# Exercise objective
The data below is to be copied exactly, line by line.

# Extracted data
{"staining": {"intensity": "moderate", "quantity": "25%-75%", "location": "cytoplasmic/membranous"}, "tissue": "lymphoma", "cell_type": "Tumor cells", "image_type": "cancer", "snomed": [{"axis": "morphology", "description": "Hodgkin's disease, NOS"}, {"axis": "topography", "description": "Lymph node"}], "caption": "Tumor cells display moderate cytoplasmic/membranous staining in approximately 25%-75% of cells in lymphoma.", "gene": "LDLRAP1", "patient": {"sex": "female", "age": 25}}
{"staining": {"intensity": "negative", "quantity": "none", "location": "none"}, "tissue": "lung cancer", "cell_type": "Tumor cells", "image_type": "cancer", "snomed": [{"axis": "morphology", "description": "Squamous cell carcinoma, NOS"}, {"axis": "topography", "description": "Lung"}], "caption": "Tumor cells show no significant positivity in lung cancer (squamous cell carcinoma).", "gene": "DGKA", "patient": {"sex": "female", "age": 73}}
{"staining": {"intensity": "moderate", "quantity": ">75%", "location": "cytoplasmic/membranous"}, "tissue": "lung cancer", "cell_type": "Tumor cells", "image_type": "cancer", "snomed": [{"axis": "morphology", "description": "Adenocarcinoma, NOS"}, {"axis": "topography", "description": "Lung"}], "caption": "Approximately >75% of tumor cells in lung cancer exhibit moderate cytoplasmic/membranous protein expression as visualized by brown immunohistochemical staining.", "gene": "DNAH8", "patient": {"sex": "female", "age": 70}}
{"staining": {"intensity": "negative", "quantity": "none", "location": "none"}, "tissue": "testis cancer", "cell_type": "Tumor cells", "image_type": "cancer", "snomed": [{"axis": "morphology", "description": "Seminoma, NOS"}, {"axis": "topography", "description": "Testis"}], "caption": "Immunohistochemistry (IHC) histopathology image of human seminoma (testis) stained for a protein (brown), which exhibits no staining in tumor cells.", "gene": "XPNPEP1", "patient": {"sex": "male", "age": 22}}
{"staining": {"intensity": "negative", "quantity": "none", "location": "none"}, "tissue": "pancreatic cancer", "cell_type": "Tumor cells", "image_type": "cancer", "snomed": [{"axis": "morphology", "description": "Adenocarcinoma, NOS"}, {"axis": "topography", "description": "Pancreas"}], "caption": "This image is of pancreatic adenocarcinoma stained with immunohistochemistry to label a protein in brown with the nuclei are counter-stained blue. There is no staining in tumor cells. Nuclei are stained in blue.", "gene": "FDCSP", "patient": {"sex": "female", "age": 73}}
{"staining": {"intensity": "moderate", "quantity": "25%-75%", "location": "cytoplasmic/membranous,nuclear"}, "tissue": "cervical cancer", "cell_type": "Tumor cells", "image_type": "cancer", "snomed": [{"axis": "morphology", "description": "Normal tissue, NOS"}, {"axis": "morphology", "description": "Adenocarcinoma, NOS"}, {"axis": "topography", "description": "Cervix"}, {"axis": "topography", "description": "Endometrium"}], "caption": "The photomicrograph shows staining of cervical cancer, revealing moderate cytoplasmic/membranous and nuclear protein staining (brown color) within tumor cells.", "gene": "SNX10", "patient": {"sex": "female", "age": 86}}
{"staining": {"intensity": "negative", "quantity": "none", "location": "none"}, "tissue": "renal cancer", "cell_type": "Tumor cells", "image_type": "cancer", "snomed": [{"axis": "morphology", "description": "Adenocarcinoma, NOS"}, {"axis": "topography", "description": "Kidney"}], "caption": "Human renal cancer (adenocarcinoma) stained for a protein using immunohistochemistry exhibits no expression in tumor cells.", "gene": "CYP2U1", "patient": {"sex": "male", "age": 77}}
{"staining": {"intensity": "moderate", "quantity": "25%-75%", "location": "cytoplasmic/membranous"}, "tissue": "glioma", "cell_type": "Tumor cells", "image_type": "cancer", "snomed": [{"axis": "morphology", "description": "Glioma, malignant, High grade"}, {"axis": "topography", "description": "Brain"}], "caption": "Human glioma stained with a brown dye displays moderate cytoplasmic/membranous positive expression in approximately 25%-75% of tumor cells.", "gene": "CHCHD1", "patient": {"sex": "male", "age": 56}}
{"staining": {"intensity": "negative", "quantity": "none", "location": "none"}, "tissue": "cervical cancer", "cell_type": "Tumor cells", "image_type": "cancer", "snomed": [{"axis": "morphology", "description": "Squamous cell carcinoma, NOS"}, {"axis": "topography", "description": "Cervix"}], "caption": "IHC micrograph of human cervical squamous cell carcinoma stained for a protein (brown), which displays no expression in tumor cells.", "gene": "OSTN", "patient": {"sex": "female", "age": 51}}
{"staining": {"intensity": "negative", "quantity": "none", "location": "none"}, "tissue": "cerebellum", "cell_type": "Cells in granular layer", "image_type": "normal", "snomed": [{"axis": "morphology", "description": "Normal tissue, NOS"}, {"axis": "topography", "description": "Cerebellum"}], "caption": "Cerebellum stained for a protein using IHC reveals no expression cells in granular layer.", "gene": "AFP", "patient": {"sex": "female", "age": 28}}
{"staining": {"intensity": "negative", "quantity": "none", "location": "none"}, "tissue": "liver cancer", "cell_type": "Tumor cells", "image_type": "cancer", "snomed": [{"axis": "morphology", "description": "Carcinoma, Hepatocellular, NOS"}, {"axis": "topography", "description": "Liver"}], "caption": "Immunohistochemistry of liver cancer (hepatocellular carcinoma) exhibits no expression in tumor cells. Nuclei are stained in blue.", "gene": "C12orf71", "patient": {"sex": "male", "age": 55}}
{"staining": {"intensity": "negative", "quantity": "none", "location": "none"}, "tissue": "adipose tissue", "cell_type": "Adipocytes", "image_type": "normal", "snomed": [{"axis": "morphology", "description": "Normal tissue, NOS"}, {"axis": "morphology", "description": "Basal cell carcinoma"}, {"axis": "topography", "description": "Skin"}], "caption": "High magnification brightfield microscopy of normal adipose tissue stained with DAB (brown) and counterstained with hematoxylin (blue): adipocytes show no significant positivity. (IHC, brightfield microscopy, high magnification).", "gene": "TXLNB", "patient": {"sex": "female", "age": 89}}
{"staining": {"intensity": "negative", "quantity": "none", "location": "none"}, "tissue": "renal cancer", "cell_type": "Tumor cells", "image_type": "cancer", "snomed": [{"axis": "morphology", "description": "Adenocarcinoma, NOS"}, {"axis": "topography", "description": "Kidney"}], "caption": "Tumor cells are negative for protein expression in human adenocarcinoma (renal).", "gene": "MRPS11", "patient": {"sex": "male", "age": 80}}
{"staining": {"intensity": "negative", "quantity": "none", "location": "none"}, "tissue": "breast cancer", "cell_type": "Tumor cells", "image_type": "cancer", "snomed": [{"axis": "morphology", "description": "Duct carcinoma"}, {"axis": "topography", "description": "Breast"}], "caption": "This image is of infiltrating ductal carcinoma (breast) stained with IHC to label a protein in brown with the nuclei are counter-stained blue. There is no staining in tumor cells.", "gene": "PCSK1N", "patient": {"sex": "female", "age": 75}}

# Answer section
{"staining": {"intensity": "moderate", "quantity": "25%-75%", "location": "cytoplasmic/membranous"}, "tissue": "lymphoma", "cell_type": "Tumor cells", "image_type": "cancer", "snomed": [{"axis": "morphology", "description": "Hodgkin's disease, NOS"}, {"axis": "topography", "description": "Lymph node"}], "caption": "Tumor cells display moderate cytoplasmic/membranous staining in approximately 25%-75% of cells in lymphoma.", "gene": "LDLRAP1", "patient": {"sex": "female", "age": 25}}
{"staining": {"intensity": "negative", "quantity": "none", "location": "none"}, "tissue": "lung cancer", "cell_type": "Tumor cells", "image_type": "cancer", "snomed": [{"axis": "morphology", "description": "Squamous cell carcinoma, NOS"}, {"axis": "topography", "description": "Lung"}], "caption": "Tumor cells show no significant positivity in lung cancer (squamous cell carcinoma).", "gene": "DGKA", "patient": {"sex": "female", "age": 73}}
{"staining": {"intensity": "moderate", "quantity": ">75%", "location": "cytoplasmic/membranous"}, "tissue": "lung cancer", "cell_type": "Tumor cells", "image_type": "cancer", "snomed": [{"axis": "morphology", "description": "Adenocarcinoma, NOS"}, {"axis": "topography", "description": "Lung"}], "caption": "Approximately >75% of tumor cells in lung cancer exhibit moderate cytoplasmic/membranous protein expression as visualized by brown immunohistochemical staining.", "gene": "DNAH8", "patient": {"sex": "female", "age": 70}}
{"staining": {"intensity": "negative", "quantity": "none", "location": "none"}, "tissue": "testis cancer", "cell_type": "Tumor cells", "image_type": "cancer", "snomed": [{"axis": "morphology", "description": "Seminoma, NOS"}, {"axis": "topography", "description": "Testis"}], "caption": "Immunohistochemistry (IHC) histopathology image of human seminoma (testis) stained for a protein (brown), which exhibits no staining in tumor cells.", "gene": "XPNPEP1", "patient": {"sex": "male", "age": 22}}
{"staining": {"intensity": "negative", "quantity": "none", "location": "none"}, "tissue": "pancreatic cancer", "cell_type": "Tumor cells", "image_type": "cancer", "snomed": [{"axis": "morphology", "description": "Adenocarcinoma, NOS"}, {"axis": "topography", "description": "Pancreas"}], "caption": "This image is of pancreatic adenocarcinoma stained with immunohistochemistry to label a protein in brown with the nuclei are counter-stained blue. There is no staining in tumor cells. Nuclei are stained in blue.", "gene": "FDCSP", "patient": {"sex": "female", "age": 73}}
{"staining": {"intensity": "moderate", "quantity": "25%-75%", "location": "cytoplasmic/membranous,nuclear"}, "tissue": "cervical cancer", "cell_type": "Tumor cells", "image_type": "cancer", "snomed": [{"axis": "morphology", "description": "Normal tissue, NOS"}, {"axis": "morphology", "description": "Adenocarcinoma, NOS"}, {"axis": "topography", "description": "Cervix"}, {"axis": "topography", "description": "Endometrium"}], "caption": "The photomicrograph shows staining of cervical cancer, revealing moderate cytoplasmic/membranous and nuclear protein staining (brown color) within tumor cells.", "gene": "SNX10", "patient": {"sex": "female", "age": 86}}
{"staining": {"intensity": "negative", "quantity": "none", "location": "none"}, "tissue": "renal cancer", "cell_type": "Tumor cells", "image_type": "cancer", "snomed": [{"axis": "morphology", "description": "Adenocarcinoma, NOS"}, {"axis": "topography", "description": "Kidney"}], "caption": "Human renal cancer (adenocarcinoma) stained for a protein using immunohistochemistry exhibits no expression in tumor cells.", "gene": "CYP2U1", "patient": {"sex": "male", "age": 77}}
{"staining": {"intensity": "moderate", "quantity": "25%-75%", "location": "cytoplasmic/membranous"}, "tissue": "glioma", "cell_type": "Tumor cells", "image_type": "cancer", "snomed": [{"axis": "morphology", "description": "Glioma, malignant, High grade"}, {"axis": "topography", "description": "Brain"}], "caption": "Human glioma stained with a brown dye displays moderate cytoplasmic/membranous positive expression in approximately 25%-75% of tumor cells.", "gene": "CHCHD1", "patient": {"sex": "male", "age": 56}}
{"staining": {"intensity": "negative", "quantity": "none", "location": "none"}, "tissue": "cervical cancer", "cell_type": "Tumor cells", "image_type": "cancer", "snomed": [{"axis": "morphology", "description": "Squamous cell carcinoma, NOS"}, {"axis": "topography", "description": "Cervix"}], "caption": "IHC micrograph of human cervical squamous cell carcinoma stained for a protein (brown), which displays no expression in tumor cells.", "gene": "OSTN", "patient": {"sex": "female", "age": 51}}
{"staining": {"intensity": "negative", "quantity": "none", "location": "none"}, "tissue": "cerebellum", "cell_type": "Cells in granular layer", "image_type": "normal", "snomed": [{"axis": "morphology", "description": "Normal tissue, NOS"}, {"axis": "topography", "description": "Cerebellum"}], "caption": "Cerebellum stained for a protein using IHC reveals no expression cells in granular layer.", "gene": "AFP", "patient": {"sex": "female", "age": 28}}
{"staining": {"intensity": "negative", "quantity": "none", "location": "none"}, "tissue": "liver cancer", "cell_type": "Tumor cells", "image_type": "cancer", "snomed": [{"axis": "morphology", "description": "Carcinoma, Hepatocellular, NOS"}, {"axis": "topography", "description": "Liver"}], "caption": "Immunohistochemistry of liver cancer (hepatocellular carcinoma) exhibits no expression in tumor cells. Nuclei are stained in blue.", "gene": "C12orf71", "patient": {"sex": "male", "age": 55}}
{"staining": {"intensity": "negative", "quantity": "none", "location": "none"}, "tissue": "adipose tissue", "cell_type": "Adipocytes", "image_type": "normal", "snomed": [{"axis": "morphology", "description": "Normal tissue, NOS"}, {"axis": "morphology", "description": "Basal cell carcinoma"}, {"axis": "topography", "description": "Skin"}], "caption": "High magnification brightfield microscopy of normal adipose tissue stained with DAB (brown) and counterstained with hematoxylin (blue): adipocytes show no significant positivity. (IHC, brightfield microscopy, high magnification).", "gene": "TXLNB", "patient": {"sex": "female", "age": 89}}
{"staining": {"intensity": "negative", "quantity": "none", "location": "none"}, "tissue": "renal cancer", "cell_type": "Tumor cells", "image_type": "cancer", "snomed": [{"axis": "morphology", "description": "Adenocarcinoma, NOS"}, {"axis": "topography", "description": "Kidney"}], "caption": "Tumor cells are negative for protein expression in human adenocarcinoma (renal).", "gene": "MRPS11", "patient": {"sex": "male", "age": 80}}
{"staining": {"intensity": "negative", "quantity": "none", "location": "none"}, "tissue": "breast cancer", "cell_type": "Tumor cells", "image_type": "cancer", "snomed": [{"axis": "morphology", "description": "Duct carcinoma"}, {"axis": "topography", "description": "Breast"}], "caption": "This image is of infiltrating ductal carcinoma (breast) stained with IHC to label a protein in brown with the nuclei are counter-stained blue. There is no staining in tumor cells.", "gene": "PCSK1N", "patient": {"sex": "female", "age": 75}}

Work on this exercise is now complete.